GRENOUILLE: A l’heure actuelle, la diffusion massive d’avertissements et d’alertes fait partie des mesures. D’autre part, nous positionnons également des actifs à des endroits stratégiques, pour apporter une éventuelle réponse si nécessaire. Nous vérifions les conditions des centres d’hébergement et informons les gens afin que, s’ils ne peuvent pas rester chez eux, ils recherchent ces mêmes centres.

Il y a aussi un message important que nous envoyons actuellement, qui concerne la navigation maritime. L’orientation est qu’il faut désormais l’interrompre, car les conditions ne sont plus favorables.

DW Afrique : Compte tenu de l’impact des inondations de janvier, quelles mesures ont été ajustées pour garantir que les communautés et les autorités soient mieux préparées à faire face à de nouvelles catastrophes ?

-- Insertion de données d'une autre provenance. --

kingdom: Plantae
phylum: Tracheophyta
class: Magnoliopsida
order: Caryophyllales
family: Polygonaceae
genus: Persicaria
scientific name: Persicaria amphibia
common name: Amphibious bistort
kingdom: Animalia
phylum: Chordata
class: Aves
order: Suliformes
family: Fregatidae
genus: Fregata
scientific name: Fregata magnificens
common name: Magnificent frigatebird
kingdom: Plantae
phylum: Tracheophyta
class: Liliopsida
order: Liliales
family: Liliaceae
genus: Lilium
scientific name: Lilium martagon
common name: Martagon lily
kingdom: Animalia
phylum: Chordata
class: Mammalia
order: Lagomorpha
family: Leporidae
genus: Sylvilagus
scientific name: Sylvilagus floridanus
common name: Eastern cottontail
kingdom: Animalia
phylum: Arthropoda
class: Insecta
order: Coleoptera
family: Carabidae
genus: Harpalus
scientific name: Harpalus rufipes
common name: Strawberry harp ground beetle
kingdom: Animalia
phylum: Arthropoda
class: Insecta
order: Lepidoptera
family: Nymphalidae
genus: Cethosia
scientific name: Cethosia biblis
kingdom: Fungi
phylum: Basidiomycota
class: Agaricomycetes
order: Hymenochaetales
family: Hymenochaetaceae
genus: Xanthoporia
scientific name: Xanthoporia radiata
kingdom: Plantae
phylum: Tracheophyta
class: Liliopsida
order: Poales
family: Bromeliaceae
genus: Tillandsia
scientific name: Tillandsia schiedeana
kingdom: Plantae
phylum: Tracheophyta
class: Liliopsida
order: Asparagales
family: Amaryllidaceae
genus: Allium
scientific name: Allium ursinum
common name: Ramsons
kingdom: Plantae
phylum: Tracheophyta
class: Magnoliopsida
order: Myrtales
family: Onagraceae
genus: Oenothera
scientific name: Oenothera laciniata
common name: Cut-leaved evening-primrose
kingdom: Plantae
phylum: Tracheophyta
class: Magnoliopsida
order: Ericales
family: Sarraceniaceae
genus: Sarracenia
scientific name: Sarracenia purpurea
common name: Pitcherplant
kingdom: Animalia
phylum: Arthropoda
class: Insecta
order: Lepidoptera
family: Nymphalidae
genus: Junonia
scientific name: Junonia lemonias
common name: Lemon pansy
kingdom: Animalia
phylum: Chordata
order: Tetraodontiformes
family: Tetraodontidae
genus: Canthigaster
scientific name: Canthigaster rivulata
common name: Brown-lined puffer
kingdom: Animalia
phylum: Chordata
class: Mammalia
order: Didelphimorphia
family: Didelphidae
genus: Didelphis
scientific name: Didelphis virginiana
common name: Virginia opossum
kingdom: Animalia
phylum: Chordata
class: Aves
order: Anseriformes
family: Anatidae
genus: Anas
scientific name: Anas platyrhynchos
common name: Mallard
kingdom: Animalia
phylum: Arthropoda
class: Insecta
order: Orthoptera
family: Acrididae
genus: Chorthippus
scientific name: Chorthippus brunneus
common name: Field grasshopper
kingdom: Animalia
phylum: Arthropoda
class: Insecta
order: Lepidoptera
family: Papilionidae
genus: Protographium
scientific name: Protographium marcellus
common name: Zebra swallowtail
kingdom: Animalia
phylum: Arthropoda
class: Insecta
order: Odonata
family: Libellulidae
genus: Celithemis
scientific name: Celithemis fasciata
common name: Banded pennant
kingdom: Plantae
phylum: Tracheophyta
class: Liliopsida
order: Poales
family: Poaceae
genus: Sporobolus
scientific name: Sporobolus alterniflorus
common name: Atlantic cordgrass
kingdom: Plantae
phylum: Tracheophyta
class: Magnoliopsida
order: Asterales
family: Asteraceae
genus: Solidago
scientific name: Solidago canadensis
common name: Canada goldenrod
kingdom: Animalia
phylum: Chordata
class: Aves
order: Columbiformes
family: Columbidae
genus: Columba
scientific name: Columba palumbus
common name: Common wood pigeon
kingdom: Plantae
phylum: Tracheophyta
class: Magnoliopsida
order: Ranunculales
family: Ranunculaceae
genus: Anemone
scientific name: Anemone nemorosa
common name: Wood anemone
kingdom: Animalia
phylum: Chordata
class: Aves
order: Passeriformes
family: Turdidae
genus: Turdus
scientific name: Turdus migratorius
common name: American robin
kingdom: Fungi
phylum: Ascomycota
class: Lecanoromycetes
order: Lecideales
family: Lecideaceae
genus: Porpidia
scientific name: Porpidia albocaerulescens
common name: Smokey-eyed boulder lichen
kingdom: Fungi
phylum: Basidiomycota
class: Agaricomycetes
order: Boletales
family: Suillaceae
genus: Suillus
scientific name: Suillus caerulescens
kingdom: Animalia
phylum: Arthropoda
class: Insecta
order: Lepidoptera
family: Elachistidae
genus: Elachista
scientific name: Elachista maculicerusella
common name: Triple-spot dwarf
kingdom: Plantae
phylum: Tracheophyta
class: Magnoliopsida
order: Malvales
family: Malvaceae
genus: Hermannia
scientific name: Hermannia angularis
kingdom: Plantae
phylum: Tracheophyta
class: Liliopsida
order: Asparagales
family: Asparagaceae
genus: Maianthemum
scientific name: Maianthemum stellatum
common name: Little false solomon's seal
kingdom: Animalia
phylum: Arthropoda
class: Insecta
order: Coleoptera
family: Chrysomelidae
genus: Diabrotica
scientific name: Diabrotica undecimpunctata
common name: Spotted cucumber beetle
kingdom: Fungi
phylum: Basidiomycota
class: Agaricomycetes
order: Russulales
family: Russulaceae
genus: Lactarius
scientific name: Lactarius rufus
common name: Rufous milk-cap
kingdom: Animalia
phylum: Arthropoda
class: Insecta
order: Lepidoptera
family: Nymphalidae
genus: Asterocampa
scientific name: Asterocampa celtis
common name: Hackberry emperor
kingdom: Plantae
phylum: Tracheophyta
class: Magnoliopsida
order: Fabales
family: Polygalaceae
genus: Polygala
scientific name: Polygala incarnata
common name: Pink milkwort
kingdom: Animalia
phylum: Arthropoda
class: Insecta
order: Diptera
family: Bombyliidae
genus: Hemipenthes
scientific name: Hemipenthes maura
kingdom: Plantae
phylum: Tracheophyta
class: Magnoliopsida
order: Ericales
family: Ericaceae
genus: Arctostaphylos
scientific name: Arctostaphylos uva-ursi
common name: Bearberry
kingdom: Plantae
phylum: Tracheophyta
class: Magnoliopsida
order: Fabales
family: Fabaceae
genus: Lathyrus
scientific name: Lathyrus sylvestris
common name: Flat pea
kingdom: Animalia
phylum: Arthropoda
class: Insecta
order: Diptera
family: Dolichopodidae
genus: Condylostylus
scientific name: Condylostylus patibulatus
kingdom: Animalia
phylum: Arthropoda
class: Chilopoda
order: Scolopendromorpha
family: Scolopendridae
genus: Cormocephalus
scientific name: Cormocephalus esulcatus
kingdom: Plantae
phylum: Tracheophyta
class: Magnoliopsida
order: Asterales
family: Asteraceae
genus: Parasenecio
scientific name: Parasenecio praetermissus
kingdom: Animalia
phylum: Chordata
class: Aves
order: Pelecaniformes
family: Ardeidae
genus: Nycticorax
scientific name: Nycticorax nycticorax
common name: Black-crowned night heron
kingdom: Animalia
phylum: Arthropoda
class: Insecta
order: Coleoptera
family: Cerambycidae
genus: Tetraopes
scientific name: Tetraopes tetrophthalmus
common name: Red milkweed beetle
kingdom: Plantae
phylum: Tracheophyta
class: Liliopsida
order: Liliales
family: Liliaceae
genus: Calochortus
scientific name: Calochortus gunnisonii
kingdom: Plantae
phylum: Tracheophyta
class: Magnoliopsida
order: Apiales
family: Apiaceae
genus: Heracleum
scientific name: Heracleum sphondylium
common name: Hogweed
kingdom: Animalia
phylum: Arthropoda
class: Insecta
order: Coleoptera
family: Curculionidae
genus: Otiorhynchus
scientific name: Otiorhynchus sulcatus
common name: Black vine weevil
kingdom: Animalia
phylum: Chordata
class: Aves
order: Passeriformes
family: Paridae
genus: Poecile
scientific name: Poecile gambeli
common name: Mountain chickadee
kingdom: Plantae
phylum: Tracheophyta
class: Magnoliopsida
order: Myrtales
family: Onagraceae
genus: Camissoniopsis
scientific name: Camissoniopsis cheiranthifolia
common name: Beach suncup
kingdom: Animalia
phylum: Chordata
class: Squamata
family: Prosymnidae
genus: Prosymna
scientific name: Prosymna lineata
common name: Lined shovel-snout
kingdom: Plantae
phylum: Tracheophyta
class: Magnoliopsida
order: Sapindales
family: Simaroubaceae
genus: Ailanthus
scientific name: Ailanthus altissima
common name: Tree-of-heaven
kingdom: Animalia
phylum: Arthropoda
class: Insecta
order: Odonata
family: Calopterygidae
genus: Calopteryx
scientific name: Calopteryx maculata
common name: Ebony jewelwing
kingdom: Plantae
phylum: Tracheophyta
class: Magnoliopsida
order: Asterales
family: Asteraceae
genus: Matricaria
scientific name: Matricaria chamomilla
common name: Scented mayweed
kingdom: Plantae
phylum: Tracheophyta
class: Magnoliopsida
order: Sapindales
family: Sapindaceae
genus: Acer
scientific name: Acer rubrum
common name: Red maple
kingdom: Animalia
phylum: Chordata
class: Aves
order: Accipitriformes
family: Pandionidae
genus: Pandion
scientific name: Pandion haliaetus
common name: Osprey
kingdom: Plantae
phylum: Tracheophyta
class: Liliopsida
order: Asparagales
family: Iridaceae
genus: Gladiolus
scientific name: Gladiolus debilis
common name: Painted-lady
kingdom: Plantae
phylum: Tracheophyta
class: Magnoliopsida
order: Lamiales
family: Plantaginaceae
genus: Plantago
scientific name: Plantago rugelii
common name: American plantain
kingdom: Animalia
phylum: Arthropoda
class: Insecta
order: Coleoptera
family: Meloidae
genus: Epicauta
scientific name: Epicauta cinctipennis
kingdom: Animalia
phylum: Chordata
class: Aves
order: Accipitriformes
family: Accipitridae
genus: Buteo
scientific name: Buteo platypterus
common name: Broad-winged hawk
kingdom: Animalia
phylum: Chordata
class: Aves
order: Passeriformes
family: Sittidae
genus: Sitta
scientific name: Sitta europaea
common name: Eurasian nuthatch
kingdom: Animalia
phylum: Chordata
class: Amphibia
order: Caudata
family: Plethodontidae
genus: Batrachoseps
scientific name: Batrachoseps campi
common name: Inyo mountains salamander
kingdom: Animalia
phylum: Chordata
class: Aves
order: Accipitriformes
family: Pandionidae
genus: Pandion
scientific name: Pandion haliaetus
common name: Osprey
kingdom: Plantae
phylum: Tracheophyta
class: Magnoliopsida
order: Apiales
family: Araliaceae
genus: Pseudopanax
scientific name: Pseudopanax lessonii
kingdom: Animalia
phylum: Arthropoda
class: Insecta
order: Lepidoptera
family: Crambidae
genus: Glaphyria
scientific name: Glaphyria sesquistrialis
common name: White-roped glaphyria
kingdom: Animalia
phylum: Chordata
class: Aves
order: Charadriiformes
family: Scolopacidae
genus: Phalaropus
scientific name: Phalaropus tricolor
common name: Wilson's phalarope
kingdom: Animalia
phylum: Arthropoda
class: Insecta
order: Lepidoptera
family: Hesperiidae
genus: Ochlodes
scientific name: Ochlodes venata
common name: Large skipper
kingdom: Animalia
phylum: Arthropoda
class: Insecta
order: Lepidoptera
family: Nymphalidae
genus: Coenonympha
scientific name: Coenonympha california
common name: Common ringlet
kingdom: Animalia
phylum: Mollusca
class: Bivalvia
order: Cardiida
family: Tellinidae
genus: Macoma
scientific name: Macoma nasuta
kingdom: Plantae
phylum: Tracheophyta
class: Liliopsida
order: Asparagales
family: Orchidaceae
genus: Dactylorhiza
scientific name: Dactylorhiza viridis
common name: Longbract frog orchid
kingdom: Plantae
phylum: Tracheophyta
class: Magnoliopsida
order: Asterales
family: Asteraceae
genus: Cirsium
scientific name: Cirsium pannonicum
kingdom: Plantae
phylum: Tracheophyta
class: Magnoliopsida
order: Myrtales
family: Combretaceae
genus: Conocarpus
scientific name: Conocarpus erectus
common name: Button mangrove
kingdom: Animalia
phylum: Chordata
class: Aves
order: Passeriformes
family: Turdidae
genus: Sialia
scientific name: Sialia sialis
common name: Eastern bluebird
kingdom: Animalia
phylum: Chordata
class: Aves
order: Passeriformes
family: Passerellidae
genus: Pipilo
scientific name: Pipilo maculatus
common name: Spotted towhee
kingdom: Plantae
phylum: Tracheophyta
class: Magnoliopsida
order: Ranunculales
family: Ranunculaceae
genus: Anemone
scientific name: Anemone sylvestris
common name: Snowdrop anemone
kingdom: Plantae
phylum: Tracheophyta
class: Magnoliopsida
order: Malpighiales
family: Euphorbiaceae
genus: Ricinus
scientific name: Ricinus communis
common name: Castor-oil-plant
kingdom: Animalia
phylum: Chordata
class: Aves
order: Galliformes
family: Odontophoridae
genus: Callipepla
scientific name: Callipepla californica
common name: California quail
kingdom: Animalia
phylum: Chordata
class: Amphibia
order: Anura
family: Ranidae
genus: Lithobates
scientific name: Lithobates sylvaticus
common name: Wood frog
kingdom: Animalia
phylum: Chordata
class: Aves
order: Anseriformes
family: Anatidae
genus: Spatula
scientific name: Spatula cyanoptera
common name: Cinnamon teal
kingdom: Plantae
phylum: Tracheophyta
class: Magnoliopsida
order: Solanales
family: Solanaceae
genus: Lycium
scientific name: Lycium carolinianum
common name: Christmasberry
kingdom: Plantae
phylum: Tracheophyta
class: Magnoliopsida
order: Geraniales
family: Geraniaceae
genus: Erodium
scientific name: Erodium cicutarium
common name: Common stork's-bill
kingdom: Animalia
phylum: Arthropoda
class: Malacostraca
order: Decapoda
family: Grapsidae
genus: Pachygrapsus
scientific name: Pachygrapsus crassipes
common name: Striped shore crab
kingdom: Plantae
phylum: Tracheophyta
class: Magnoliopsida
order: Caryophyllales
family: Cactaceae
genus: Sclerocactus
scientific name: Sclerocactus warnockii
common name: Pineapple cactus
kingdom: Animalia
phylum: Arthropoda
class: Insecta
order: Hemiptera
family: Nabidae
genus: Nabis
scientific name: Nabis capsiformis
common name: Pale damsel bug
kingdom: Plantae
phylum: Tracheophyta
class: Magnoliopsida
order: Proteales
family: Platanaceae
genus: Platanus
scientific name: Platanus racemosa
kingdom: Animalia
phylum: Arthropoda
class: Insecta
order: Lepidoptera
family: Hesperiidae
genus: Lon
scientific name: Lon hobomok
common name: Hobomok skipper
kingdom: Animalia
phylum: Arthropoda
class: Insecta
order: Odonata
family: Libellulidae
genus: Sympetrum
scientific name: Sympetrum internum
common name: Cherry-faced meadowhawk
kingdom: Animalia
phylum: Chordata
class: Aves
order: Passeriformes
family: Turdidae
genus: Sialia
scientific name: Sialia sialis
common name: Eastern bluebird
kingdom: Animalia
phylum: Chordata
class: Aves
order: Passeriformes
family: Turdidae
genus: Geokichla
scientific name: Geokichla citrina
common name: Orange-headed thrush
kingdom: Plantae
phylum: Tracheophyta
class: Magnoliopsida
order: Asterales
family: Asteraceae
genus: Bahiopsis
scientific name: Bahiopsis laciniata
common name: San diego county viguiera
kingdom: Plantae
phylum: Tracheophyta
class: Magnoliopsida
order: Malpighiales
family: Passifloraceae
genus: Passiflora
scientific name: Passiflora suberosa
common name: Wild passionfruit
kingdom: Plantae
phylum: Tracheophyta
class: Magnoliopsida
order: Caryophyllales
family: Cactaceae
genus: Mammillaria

GRENOUILLE: L’une des principales leçons que nous tirons du processus de gestion des inondations qui ont eu lieu dans notre pays est que, effectivement, nous devons renforcer le système d’alerte précoce. Nous avons constaté que lorsque les informations parviennent aux communautés en temps opportun et de manière claire, les gens suivent les directives et se conforment aux recommandations des autorités.

Il est vrai que nous parlons de phénomènes différents. Par exemple, dans le cas des centres d’hébergement, en situation de cyclone, il n’est pas recommandé d’installer des tentes, surtout dans les zones où les vents sont fortement influencés. Il va donc falloir trouver des alternatives pour accommoder les gens et les informer.

DW Afrique : Comment les personnes vivant dans des provinces déjà vulnérables aux inondations, comme à Gaza, peuvent-elles se protéger et assurer leur sécurité pendant cette période ?

GRENOUILLE: Dans le cas des zones qui ont connu des problèmes récents, certaines familles ne sont pas encore rentrées ou sont peut-être rentrées, mais restent dans un niveau de vulnérabilité très élevé en raison de l’impact des inondations. L’avertissement que nous vous lançons est que, si vous considérez que votre logement n’est pas confortable, vous devez demander l’aide des autorités locales et localiser des centres d’hébergement temporaires.

Nous recommandons également que, lorsque cela est possible, il soit nécessaire de renforcer les toits des maisons, les fenêtres mais aussi les portes. Il est également essentiel de préparer une trousse d’urgence de base, comprenant de la nourriture, de l’eau, des allumettes et des médicaments, et d’essayer de protéger, autant que possible, les biens et les biens de la famille.